In the intensive care unit, 40–60% of HAIs are caused by normal flora infections while 20–40% are caused by cross-infections from medical personnel [6]. The probability of nosocomial infections has decreased with the application of alcohol-based hand sanitizers and propagation of hand hygiene education [7]. However, despite wearing personal protective equipment, such as gowns and masks, and practising appropriate hand hygiene, doctors remain a primary conduit of HAIs because they are in frequent contact with patients and hospital environments [8]. This notion is supported by the findings of this case report because bacterial isolations were found on the physician’s gown and dressing cart. Therefore, medical institutions should consider infection control strategies to improve sanitization methods and environments.
However, this case report also revealed bacterial isolations in the dressing product, demonstrating the importance of appropriate wound care. Topical antiseptics, such as povidone-iodine, chlorhexidine, alcohol, acetate, hydrogen peroxide, boric acid, and silver nitrate are used in clinical practice [9]. Normal saline has been used typically for wet dressings because it is cheap and easy to apply, even though the solution has no antiseptic properties [10]. In this case, P. stutzeri was isolated from the saline-soaked cotton container, even though the solution and dressing were replaced and freshly prepared daily.
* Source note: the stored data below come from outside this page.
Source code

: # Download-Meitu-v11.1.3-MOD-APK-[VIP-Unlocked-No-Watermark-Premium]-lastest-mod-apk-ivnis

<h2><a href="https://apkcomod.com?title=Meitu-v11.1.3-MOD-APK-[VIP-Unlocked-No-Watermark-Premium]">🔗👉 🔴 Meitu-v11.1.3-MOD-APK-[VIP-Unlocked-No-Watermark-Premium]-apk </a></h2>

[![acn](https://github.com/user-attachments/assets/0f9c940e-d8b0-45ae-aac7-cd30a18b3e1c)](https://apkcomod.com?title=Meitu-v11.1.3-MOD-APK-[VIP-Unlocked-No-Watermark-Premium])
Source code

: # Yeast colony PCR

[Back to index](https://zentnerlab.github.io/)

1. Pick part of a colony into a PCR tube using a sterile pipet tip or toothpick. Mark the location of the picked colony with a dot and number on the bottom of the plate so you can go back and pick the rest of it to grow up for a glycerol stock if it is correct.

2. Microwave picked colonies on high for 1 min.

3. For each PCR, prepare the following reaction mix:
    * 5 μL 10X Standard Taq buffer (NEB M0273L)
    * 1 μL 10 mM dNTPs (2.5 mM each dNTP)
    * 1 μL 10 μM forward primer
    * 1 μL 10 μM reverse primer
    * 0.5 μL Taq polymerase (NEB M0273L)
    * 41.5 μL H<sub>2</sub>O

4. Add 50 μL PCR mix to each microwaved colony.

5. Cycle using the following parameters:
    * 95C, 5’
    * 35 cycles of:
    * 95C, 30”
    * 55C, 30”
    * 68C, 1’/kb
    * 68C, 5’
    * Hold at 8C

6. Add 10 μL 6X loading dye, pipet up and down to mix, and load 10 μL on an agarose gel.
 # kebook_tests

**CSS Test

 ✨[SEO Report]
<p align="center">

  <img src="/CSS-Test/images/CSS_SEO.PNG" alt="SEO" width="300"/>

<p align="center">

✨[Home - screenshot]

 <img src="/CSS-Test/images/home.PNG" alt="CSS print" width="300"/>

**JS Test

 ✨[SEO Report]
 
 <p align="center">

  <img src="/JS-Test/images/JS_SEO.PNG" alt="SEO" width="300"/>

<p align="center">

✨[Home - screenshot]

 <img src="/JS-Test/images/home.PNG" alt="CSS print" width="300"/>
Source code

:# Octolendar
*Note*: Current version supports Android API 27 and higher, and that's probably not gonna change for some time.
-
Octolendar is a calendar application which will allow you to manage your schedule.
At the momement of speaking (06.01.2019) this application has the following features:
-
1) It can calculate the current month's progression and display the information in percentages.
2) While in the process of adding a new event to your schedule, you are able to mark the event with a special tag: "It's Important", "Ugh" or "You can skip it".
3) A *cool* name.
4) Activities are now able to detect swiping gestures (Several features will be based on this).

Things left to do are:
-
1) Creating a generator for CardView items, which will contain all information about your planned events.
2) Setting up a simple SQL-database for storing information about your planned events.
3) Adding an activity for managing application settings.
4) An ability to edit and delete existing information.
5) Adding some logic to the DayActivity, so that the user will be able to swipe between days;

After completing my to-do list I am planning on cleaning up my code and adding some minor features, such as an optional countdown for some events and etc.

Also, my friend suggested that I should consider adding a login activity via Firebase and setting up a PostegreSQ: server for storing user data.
However, because saline does not disinfect, harmful bacteria can multiply and be transmitted to other patients. Therefore, the authors eliminated the use of the dressing container and implemented a dressing procedure that administered saline solution on an individual, need-by-need basis. This new method eradicated the observed bacterial isolations.
Although bacteria of the same species were detected in the saline-soaked cotton container, a limitation of the present study might be that a single doctor performed the sterilization wound dressings in our case. This factor is significant because the bacterial contamination could have been a product of individual actions rather than institutional procedures.